Dataset items:
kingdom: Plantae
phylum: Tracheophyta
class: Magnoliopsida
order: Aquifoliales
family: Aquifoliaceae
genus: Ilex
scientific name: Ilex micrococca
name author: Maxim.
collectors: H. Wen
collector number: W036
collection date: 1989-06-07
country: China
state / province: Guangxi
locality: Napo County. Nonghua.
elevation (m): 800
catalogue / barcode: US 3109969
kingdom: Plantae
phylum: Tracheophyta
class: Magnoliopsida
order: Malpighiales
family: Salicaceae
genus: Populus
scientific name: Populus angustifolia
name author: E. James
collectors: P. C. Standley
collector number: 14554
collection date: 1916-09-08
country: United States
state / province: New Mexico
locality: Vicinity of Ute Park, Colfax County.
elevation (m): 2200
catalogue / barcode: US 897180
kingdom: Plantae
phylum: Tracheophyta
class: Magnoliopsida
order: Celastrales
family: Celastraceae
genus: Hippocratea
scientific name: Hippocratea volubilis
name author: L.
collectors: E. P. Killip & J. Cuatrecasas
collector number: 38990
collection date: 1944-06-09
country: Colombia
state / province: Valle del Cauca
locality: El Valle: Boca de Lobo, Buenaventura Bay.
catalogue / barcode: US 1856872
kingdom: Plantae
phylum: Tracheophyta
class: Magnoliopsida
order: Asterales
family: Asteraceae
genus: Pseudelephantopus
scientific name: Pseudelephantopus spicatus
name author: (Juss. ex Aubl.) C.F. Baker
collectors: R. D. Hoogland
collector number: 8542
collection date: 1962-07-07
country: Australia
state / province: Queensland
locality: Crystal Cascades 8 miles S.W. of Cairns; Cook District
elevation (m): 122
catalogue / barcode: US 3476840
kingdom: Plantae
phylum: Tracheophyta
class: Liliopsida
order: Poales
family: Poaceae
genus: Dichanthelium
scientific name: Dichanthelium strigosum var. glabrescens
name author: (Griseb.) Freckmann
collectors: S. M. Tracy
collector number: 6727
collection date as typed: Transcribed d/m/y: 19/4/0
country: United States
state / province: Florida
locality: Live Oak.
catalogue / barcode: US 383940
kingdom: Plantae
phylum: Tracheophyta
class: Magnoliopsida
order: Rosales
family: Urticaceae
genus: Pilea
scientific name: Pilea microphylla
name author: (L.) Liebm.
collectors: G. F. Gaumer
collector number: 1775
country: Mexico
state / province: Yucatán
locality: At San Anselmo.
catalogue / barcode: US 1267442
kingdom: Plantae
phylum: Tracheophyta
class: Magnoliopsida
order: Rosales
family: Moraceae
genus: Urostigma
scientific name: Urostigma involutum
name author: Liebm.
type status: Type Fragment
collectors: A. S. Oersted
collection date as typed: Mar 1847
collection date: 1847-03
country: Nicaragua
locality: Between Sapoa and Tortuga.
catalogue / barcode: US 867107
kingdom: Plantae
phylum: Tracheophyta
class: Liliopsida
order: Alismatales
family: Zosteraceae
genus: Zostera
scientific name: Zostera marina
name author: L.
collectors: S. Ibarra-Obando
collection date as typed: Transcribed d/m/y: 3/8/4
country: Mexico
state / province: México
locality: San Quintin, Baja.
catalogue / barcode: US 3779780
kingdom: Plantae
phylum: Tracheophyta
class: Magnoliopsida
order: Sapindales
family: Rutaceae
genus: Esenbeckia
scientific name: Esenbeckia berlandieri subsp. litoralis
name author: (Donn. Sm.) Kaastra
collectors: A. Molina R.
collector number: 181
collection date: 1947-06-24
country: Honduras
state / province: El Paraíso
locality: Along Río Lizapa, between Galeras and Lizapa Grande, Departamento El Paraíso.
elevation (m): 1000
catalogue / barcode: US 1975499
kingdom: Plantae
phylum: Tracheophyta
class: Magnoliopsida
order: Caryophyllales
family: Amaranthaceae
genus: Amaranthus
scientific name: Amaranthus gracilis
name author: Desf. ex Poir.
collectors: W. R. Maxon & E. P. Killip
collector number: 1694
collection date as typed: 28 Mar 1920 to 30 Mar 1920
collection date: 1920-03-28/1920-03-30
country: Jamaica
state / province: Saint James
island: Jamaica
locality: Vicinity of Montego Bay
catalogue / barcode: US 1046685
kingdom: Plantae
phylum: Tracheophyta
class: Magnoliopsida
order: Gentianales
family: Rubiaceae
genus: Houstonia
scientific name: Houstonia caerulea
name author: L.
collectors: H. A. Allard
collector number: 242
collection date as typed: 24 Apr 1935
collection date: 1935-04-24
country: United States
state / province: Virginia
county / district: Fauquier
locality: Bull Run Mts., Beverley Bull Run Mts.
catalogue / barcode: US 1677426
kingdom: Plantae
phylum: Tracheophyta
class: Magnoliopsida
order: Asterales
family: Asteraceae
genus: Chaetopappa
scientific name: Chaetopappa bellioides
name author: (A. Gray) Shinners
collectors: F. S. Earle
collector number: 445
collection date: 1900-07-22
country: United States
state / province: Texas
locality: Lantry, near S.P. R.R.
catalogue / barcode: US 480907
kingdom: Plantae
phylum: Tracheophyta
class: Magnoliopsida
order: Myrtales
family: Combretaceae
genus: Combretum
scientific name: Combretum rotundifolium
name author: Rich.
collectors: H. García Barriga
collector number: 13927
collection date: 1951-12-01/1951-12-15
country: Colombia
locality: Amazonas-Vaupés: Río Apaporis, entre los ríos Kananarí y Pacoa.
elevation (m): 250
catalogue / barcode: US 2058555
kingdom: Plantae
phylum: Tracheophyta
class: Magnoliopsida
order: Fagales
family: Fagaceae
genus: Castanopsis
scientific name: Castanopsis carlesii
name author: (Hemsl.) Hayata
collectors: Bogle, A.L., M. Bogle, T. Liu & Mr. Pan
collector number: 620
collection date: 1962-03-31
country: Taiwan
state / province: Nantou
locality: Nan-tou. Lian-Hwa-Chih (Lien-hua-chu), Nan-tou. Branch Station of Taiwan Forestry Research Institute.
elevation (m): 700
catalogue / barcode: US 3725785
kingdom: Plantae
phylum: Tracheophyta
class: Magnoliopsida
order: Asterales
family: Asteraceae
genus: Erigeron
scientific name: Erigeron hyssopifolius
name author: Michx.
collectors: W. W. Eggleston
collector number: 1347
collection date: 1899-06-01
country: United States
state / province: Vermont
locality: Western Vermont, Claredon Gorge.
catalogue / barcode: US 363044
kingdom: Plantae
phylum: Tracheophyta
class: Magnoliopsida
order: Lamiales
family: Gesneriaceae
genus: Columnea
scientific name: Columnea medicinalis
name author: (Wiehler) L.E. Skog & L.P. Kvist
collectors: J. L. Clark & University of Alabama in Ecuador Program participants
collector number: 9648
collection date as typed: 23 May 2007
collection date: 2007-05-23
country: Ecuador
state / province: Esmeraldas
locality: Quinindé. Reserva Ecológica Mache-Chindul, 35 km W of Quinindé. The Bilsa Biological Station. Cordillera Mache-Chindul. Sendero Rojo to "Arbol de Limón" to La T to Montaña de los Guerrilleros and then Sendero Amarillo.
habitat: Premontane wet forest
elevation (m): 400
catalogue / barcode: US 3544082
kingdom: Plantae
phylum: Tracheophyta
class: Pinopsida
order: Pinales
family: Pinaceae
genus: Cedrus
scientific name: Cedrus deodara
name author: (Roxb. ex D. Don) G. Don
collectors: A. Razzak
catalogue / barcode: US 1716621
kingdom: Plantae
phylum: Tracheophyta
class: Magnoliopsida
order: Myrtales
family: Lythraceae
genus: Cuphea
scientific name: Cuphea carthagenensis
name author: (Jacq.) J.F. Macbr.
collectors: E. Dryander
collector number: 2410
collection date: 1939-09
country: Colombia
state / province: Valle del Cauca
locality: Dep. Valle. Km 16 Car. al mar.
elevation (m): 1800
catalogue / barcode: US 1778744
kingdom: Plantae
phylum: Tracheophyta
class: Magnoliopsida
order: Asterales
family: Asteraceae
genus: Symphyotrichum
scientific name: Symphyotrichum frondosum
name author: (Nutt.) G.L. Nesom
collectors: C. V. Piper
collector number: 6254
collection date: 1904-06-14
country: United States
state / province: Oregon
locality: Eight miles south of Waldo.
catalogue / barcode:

* _What the exercise asks_: List every line in the rows above that contains the string "Valle". Match case exactly.

* _Final result_:
state / province: Valle del Cauca
locality: El Valle: Boca de Lobo, Buenaventura Bay.
state / province: Valle del Cauca
locality: Dep. Valle. Km 16 Car. al mar.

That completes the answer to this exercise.